# TASK REQUIREMENTS:
Starting at the top of the listing and ending with the line that contains "genus: Lonicera", write those lines out again, substituting "division" for "phylum" and leaving everything else unchanged.

Raw records:
>> BEGIN

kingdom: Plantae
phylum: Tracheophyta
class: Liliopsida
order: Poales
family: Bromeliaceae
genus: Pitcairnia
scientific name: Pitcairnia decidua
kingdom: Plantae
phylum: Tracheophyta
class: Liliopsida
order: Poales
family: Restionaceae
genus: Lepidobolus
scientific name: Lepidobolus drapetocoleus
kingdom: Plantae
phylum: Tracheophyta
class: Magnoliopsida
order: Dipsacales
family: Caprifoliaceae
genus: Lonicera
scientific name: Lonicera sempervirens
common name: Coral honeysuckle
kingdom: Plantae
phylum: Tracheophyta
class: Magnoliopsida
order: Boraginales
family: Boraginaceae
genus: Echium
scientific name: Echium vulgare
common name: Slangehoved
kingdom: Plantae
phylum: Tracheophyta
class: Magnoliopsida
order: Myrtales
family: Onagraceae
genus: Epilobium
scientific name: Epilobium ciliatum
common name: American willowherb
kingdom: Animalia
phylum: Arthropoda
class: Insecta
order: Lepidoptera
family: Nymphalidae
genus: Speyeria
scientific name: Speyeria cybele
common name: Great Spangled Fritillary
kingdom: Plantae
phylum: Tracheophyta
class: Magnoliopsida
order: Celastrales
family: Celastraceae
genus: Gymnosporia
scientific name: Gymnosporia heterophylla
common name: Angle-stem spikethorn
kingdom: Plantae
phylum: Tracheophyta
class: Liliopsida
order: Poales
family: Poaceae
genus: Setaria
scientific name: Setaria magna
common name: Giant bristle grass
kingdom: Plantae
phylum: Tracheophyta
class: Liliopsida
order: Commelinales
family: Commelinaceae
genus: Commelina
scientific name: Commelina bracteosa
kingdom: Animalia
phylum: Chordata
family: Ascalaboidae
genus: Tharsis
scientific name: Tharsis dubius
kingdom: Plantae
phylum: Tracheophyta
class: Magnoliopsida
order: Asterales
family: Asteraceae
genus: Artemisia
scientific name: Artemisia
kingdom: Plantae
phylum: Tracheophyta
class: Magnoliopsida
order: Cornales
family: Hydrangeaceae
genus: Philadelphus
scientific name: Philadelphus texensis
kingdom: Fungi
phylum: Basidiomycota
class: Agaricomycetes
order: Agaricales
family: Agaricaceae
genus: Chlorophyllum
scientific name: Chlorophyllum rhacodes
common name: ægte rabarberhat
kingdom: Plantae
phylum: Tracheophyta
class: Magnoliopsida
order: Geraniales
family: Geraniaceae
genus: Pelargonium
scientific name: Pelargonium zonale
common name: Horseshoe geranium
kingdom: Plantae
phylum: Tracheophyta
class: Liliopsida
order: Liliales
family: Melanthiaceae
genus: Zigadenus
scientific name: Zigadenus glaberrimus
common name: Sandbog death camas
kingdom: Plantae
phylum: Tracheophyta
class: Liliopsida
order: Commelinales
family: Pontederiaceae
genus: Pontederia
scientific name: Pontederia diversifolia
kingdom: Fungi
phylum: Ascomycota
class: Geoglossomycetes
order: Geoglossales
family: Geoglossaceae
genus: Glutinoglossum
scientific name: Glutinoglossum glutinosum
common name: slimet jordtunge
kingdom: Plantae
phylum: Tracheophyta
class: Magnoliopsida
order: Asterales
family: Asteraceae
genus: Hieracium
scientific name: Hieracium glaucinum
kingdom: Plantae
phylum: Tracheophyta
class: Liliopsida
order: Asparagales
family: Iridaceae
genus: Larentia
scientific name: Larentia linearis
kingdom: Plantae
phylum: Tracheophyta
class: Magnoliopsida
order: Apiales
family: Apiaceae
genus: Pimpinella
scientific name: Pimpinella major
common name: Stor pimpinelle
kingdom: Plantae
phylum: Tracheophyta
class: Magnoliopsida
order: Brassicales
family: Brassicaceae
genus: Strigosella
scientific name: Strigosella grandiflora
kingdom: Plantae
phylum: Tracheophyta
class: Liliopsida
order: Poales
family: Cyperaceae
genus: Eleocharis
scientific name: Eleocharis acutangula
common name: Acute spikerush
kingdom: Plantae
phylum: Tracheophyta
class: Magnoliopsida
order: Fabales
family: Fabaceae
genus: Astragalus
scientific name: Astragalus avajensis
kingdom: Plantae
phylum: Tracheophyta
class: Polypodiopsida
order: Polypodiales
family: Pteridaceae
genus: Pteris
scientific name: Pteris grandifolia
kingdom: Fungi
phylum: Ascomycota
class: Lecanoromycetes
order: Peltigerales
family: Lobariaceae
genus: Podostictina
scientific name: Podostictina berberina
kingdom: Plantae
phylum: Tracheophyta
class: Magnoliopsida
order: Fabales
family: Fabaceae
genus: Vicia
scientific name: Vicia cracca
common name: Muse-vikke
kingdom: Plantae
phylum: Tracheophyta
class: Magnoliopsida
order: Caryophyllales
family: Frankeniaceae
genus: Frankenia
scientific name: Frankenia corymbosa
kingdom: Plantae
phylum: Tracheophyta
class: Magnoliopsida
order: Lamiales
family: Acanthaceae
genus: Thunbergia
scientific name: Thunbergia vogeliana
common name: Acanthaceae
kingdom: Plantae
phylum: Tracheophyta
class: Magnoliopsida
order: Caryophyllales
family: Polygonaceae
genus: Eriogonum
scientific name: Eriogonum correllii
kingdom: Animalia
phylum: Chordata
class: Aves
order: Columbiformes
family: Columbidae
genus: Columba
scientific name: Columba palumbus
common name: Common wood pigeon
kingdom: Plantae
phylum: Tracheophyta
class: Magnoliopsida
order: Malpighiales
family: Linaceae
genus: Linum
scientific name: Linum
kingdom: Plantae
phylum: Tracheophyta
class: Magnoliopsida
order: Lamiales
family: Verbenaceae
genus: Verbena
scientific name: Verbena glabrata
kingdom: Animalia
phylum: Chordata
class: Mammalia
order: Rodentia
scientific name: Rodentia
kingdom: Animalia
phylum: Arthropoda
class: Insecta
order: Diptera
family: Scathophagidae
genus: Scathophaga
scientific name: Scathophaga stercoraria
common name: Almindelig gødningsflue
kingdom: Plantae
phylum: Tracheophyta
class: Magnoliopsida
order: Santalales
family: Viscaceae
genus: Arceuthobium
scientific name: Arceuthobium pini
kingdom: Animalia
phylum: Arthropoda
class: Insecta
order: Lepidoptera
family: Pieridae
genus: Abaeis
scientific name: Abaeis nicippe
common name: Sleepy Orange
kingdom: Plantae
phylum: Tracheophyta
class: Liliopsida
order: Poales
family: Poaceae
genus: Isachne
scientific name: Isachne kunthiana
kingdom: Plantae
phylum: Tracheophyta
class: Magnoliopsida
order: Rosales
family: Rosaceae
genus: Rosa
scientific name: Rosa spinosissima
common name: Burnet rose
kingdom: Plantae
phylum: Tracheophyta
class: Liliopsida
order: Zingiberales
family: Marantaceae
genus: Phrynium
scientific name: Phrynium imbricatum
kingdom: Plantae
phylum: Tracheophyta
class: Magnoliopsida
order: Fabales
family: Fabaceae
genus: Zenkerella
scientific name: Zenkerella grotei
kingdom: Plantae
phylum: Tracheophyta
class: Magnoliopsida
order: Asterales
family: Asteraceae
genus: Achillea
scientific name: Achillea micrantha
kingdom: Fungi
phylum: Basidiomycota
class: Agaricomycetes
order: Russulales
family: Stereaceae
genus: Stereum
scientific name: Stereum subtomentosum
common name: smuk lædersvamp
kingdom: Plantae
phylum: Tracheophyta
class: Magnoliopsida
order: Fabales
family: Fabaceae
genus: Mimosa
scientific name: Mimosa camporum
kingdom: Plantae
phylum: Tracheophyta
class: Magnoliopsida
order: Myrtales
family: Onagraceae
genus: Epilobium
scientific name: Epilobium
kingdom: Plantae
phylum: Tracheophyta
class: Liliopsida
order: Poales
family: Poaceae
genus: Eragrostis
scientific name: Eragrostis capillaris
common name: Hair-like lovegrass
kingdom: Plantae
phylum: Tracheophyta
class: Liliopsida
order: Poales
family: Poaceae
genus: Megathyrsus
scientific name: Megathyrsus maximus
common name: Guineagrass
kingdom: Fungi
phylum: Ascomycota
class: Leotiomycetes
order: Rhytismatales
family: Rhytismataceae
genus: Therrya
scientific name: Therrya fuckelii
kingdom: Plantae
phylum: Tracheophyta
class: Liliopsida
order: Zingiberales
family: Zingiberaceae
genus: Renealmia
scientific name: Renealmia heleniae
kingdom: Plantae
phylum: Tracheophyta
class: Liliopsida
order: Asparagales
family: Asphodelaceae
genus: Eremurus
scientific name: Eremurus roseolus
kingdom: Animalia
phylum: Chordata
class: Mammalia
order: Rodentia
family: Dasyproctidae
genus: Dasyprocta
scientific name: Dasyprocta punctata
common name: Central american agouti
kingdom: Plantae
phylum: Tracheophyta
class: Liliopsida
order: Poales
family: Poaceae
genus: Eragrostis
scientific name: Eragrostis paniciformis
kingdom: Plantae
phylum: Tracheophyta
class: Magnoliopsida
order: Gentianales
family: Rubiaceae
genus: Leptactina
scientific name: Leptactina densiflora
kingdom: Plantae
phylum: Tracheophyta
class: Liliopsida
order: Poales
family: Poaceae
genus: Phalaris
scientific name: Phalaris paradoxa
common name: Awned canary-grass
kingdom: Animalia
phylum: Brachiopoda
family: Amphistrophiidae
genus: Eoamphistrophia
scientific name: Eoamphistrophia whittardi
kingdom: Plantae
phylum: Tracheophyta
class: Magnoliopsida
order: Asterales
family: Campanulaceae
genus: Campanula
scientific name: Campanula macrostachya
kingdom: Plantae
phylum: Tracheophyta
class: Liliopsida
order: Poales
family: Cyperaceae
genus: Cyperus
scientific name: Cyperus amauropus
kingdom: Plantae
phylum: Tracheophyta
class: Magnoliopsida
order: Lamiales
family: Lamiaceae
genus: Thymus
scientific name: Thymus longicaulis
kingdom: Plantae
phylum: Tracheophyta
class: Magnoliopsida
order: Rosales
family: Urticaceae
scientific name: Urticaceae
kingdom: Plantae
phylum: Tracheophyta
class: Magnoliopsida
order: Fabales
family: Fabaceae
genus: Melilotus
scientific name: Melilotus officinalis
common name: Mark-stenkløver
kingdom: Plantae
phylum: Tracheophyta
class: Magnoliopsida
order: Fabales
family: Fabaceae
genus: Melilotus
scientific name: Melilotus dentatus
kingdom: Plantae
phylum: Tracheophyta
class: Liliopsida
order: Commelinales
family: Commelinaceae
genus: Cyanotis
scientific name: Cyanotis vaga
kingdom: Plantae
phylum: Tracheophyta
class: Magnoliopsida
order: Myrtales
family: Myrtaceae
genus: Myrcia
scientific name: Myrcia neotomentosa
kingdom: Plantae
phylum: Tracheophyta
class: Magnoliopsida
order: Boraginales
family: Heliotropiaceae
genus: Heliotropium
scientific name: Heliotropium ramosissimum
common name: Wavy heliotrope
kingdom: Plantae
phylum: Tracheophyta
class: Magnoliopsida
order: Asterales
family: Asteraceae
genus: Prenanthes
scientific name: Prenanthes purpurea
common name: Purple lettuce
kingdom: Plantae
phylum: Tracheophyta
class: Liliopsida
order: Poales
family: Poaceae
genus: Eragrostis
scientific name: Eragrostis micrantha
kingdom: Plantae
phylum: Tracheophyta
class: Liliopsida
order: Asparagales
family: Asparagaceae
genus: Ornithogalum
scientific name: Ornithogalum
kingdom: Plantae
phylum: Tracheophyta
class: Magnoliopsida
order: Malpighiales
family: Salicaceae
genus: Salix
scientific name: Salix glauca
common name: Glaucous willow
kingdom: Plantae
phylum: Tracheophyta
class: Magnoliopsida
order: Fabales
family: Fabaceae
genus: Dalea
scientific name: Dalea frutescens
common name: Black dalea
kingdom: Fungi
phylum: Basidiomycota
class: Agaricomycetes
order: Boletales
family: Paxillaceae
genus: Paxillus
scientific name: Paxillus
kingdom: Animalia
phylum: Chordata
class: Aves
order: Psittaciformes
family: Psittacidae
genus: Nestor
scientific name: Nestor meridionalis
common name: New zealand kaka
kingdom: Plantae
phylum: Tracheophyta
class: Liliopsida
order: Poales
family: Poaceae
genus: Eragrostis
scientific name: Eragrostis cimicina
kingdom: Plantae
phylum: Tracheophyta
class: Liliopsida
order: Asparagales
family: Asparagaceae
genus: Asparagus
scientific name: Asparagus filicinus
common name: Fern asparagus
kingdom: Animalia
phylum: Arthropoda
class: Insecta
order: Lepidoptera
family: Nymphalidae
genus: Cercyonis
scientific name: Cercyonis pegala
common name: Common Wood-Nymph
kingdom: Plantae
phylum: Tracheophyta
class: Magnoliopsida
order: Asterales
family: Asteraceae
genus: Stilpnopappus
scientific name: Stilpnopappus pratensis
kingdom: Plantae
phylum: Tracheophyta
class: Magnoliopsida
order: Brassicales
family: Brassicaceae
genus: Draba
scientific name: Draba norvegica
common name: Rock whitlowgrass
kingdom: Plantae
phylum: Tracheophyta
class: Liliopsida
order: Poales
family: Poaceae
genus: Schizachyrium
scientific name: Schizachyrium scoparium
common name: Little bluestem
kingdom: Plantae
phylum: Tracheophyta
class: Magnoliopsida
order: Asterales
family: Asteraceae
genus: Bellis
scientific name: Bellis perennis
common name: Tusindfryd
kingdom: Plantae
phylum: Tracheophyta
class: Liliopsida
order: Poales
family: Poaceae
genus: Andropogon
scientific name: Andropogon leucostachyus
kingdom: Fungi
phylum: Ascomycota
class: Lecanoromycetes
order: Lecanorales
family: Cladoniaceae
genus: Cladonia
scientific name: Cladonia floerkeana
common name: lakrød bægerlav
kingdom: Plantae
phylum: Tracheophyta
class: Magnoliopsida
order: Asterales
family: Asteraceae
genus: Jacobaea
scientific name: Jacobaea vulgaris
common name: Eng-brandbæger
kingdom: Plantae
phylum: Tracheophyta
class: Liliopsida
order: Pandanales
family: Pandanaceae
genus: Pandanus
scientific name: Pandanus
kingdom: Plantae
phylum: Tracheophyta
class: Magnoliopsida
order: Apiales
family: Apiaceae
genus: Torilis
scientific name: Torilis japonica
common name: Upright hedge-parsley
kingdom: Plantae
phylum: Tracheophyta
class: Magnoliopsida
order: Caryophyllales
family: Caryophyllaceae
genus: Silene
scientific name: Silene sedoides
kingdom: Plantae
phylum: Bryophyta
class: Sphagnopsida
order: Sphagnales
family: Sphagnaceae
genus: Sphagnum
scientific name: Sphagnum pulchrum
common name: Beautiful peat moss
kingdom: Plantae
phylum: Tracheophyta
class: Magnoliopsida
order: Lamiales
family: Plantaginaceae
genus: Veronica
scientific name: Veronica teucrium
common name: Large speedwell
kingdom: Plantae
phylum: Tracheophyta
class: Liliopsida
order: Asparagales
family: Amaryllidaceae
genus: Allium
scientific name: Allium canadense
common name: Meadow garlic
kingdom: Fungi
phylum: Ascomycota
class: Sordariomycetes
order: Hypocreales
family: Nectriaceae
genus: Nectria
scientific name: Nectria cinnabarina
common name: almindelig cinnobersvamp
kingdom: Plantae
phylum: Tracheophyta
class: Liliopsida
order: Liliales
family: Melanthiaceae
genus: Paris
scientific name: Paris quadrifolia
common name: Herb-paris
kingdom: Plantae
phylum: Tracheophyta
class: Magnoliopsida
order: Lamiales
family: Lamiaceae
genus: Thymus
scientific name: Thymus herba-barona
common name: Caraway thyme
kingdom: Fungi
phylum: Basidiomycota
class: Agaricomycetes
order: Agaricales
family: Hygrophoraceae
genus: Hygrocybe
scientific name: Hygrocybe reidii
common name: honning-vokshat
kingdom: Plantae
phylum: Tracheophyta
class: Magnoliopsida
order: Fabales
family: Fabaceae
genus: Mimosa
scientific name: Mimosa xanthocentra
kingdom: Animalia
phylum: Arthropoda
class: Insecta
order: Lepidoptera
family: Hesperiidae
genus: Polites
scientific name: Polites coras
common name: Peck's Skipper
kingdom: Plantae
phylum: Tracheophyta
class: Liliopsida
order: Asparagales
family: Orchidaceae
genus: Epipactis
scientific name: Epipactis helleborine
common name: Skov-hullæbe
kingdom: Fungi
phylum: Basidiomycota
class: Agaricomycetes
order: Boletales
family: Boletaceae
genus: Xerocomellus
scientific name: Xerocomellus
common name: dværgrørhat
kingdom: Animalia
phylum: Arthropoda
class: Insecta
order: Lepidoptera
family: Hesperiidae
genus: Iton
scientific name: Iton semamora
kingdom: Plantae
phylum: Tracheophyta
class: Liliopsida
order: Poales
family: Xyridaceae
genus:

>> END

# RESPONSE TO THE TASK:
kingdom: Plantae
division: Tracheophyta
class: Liliopsida
order: Poales
family: Bromeliaceae
genus: Pitcairnia
scientific name: Pitcairnia decidua
kingdom: Plantae
division: Tracheophyta
class: Liliopsida
order: Poales
family: Restionaceae
genus: Lepidobolus
scientific name: Lepidobolus drapetocoleus
kingdom: Plantae
division: Tracheophyta
class: Magnoliopsida
order: Dipsacales
family: Caprifoliaceae
genus: Lonicera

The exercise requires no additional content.